In realtà le battaglia per i diritti civili, democratici e sociali non possono essere disgiunte. Per queste ragioni la sinistra anticapitalista e radicale deve intraprendere concretamente una politica che valorizzi l’unità di classe per difendere assieme questi diritti, posta in gioco importante nella guerra sociale in corso. Le battaglie delle lavoratrici e dei lavoratori della logistica forniscono un’indicazione per il futuro. Migranti e italiani hanno lottato insieme in un unico fronte di lavoratori nonostante i vigliacchi tentativi di divisione dei sindacati complici e delle cooperative, molte delle quali legate al Pd, e hanno dato un segnale forte. E’ ritornato così al primo posto il diretto protagonismo della classe lavoratrice attraverso un no secco alla svendita dei diritti, ribadendo dignità e allo stesso tempo una piattaforma minima, concreta e sostanziata che va dal riconoscimento vero della malattia, fino alla tredicesima e alla presenza effettiva di una rappresentanza sindacale dei lavoratori.
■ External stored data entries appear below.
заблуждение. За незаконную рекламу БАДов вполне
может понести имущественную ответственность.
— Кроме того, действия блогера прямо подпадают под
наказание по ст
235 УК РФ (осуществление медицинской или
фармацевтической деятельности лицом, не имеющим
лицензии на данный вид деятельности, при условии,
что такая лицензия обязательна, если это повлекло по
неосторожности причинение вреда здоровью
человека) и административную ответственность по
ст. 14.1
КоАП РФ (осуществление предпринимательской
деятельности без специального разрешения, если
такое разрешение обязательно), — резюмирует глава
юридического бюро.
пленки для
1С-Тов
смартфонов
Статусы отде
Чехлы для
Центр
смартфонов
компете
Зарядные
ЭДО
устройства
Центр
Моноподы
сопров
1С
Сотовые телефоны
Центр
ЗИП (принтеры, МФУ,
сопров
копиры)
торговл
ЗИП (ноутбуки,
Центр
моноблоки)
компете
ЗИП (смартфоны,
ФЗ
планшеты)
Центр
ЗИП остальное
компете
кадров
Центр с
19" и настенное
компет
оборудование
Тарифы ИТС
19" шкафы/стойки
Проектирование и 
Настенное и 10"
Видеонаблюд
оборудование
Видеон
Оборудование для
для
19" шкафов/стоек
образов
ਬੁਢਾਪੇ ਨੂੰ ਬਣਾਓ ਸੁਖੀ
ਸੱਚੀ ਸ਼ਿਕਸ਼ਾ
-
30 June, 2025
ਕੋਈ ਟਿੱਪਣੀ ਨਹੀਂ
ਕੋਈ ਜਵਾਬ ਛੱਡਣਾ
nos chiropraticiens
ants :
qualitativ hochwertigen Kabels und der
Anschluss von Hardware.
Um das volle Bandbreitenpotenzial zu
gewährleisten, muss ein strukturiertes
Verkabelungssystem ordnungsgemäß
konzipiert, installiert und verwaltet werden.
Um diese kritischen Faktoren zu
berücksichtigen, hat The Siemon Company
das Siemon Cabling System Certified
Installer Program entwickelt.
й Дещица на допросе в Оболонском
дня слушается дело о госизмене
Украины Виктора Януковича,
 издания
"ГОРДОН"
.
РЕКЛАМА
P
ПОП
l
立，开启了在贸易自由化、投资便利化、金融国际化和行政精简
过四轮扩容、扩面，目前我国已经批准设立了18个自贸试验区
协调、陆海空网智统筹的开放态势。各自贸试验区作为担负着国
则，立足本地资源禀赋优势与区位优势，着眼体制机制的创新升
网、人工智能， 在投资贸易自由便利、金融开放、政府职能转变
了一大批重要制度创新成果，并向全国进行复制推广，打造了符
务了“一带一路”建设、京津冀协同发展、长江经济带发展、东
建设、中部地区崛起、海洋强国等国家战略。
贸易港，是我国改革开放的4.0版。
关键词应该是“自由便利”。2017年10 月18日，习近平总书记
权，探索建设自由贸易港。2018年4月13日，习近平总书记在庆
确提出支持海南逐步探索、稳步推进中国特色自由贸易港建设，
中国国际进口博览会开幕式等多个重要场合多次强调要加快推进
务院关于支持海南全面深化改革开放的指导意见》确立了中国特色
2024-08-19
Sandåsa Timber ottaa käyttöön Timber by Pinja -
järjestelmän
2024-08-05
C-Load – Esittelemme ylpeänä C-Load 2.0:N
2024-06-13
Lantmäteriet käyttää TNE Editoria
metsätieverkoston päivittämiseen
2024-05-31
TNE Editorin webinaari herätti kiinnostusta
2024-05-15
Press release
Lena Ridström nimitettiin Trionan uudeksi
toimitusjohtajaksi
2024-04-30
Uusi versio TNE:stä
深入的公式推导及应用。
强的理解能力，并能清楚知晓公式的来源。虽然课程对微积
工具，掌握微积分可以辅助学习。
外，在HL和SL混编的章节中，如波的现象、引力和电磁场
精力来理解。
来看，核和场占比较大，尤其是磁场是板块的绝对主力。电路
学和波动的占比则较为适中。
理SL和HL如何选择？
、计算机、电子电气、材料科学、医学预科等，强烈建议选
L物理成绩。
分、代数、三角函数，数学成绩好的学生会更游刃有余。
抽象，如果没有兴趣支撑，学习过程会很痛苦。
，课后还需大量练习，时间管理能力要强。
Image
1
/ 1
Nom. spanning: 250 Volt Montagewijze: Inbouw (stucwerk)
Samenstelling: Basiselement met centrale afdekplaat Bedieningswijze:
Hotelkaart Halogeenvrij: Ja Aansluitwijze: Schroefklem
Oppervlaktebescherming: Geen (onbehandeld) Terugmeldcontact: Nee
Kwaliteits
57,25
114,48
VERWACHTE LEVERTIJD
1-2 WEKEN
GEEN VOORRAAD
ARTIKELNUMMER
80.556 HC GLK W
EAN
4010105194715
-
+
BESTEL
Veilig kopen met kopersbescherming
Queste lotte devono proseguire e amplificarsi. Del resto noi guardiamo a quella Europa in cui i lavoratori immigrati sono stati parte attiva ed integrante delle lotte operaie già nel ’68 in Francia così come in Belgio, come come nei periodi successivi in Germania.
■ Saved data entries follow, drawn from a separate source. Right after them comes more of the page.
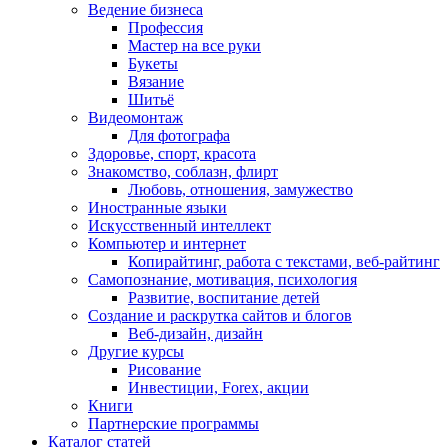
Ведение бизнеса
Профессия
Мастер на все руки
Букеты
Вязание
Шитьё
Видеомонтаж
Для фотографа
Здоровье, спорт, красота
Знакомство, соблазн, флирт
Любовь, отношения, замужество
Иностранные языки
Искусственный интеллект
Компьютер и интернет
Копирайтинг, работа с текстами, веб-райтинг
Самопознание, мотивация, психология
Развитие, воспитание детей
Создание и раскрутка сайтов и блогов
Веб-дизайн, дизайн
Другие курсы
Рисование
Инвестиции, Forex, акции
Книги
Партнерские программы
Каталог статей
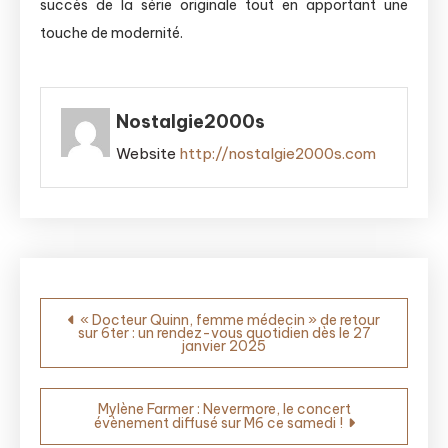
succès de la série originale tout en apportant une
touche de modernité.
Nostalgie2000s
Website
http://nostalgie2000s.com
Navigation
« Docteur Quinn, femme médecin » de retour
sur 6ter : un rendez-vous quotidien dès le 27
de
janvier 2025
l’article
Mylène Farmer : Nevermore, le concert
évènement diffusé sur M6 ce samedi !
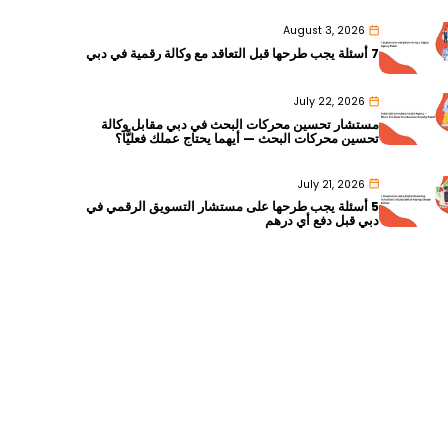
August 3, 2026
7 أسئلة يجب طرحها قبل التعاقد مع وكالة رقمية في دبي
July 22, 2026
مستشار تحسين محركات البحث في دبي مقابل وكالة
تحسين محركات البحث — أيهما يحتاج عملك فعليًّا؟
July 21, 2026
5 أسئلة يجب طرحها على مستشار التسويق الرقمي في
دبي قبل دفع أي درهم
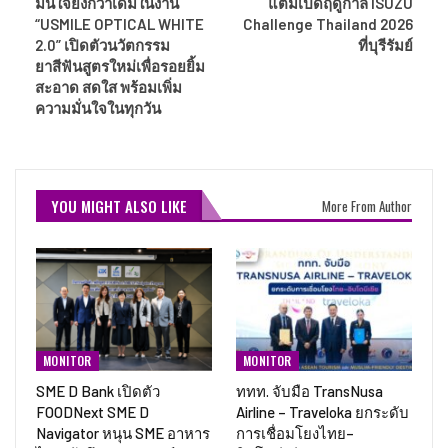
มั่นใจยิ่งกว่าเดิมในงาน
แต้มเปิดฤดูกาล ISUZU
“USMILE OPTICAL WHITE
Challenge Thailand 2026
2.0” เปิดตัวนวัตกรรม
ที่บุรีรัมย์
ยาสีฟันสูตรใหม่เพื่อรอยยิ้ม
สะอาด สดใส พร้อมเพิ่ม
ความมั่นใจในทุกวัน
YOU MIGHT ALSO LIKE
More From Author
MONITOR
MONITOR
SME D Bank เปิดตัว
ททท. จับมือ TransNusa
FOODNext SME D
Airline – Traveloka ยกระดับ
Navigator หนุน SME อาหาร
การเชื่อมโยงไทย–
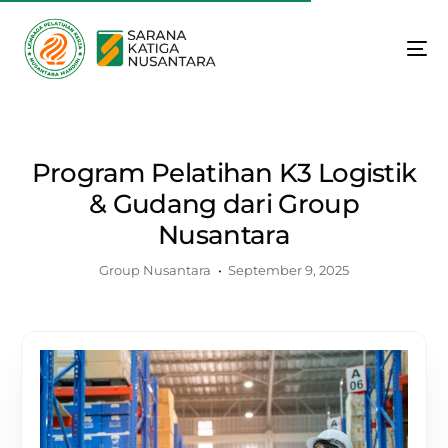
Program Pelatihan K3 Logistik
& Gudang dari Group
Nusantara
Group Nusantara
September 9, 2025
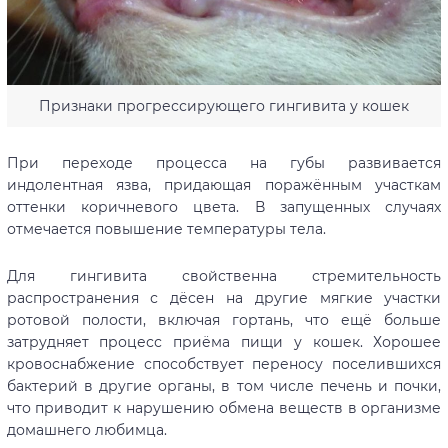
Признаки прогрессирующего гингивита у кошек
При переходе процесса на губы развивается
индолентная язва, придающая поражённым участкам
оттенки коричневого цвета. В запущенных случаях
отмечается повышение температуры тела.
Для гингивита свойственна стремительность
распространения с дёсен на другие мягкие участки
ротовой полости, включая гортань, что ещё больше
затрудняет процесс приёма пищи у кошек. Хорошее
кровоснабжение способствует переносу поселившихся
бактерий в другие органы, в том числе печень и почки,
что приводит к нарушению обмена веществ в организме
домашнего любимца.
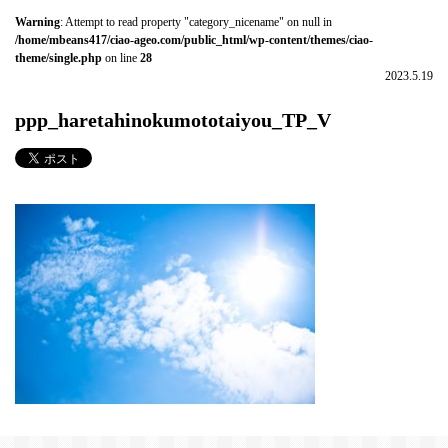
Warning
: Attempt to read property "category_nicename" on null in
/home/mbeans417/ciao-ageo.com/public_html/wp-content/themes/ciao-
theme/single.php
on line
28
2023.5.19
ppp_haretahinokumototaiyou_TP_V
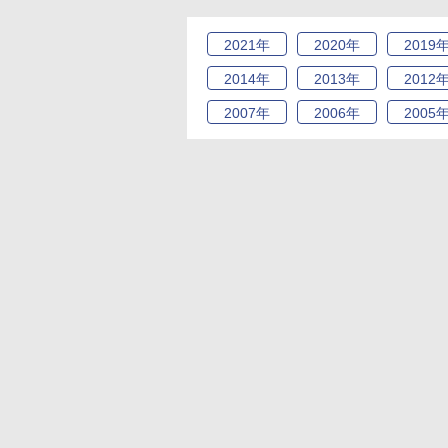
2021
年
2020
年
2019
2014
年
2013
年
2012
2007
年
2006
年
2005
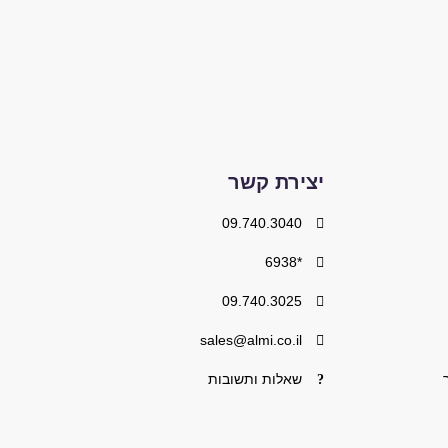
יצירת קשר
09.740.3040
*6938
09.740.3025
sales@almi.co.il
שאלות ותשובות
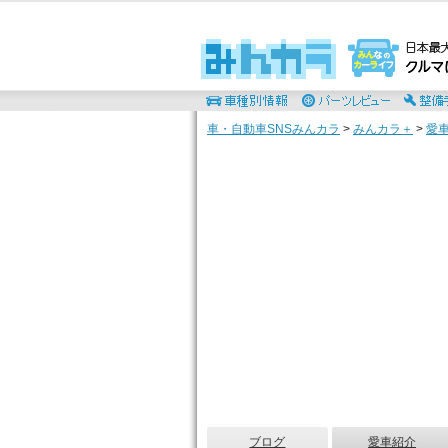
車・自動車SNSみんカラ
>
みんカラ＋
>
愛
ブログ
愛車紹介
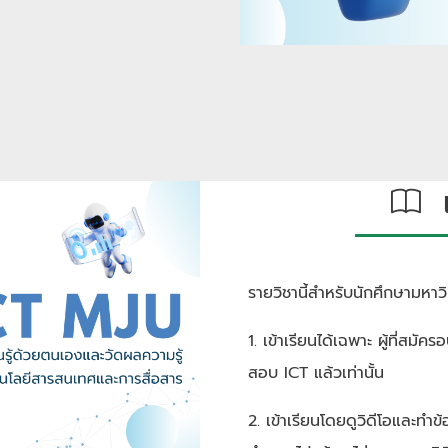
เก
รายวิชานี้สำหรับนักศึกษามหาวิทย
1. เข้าเรียนได้เฉพาะ ผู้ที่สมั
สอบ ICT แล้วเท่านั้น
2. เข้าเรียนโดยดูวิดีโอและทำข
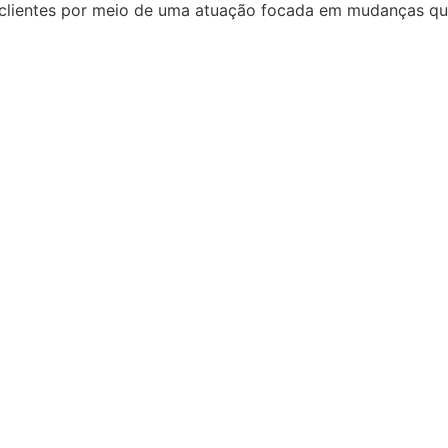
lientes por meio de uma atuação focada em mudanças que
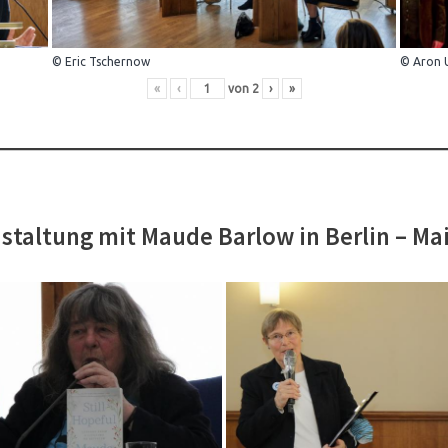
© Eric Tschernow
© Aron 
«
‹
von
2
›
»
staltung mit Maude Barlow in Berlin – Ma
1Mussolini in più occasioni fece riferimento a fare del Mediterraneo un “lago italiano”. Infatti, già nell’aprile 1926 in un discorso a Tripoli, avanzò l’idea di un mare nostrum, con una talassocrazia italiana sul Mediterraneo. Dopo l’occupazione italo-tedesca della Grecia e della Jugoslavia nell’aprile del 1941, il Duce incominciò a usare l’espressione (inizialmente in un discorso celebrativo ad Atene) di Mare Nostrum Italiano, riferendosi al Mediterraneo. Cfr. il bel libro Mare nostrum. Il colonialismo fascista tra realtà e rappresentazione (a cura di Alessandro Pes, 2012).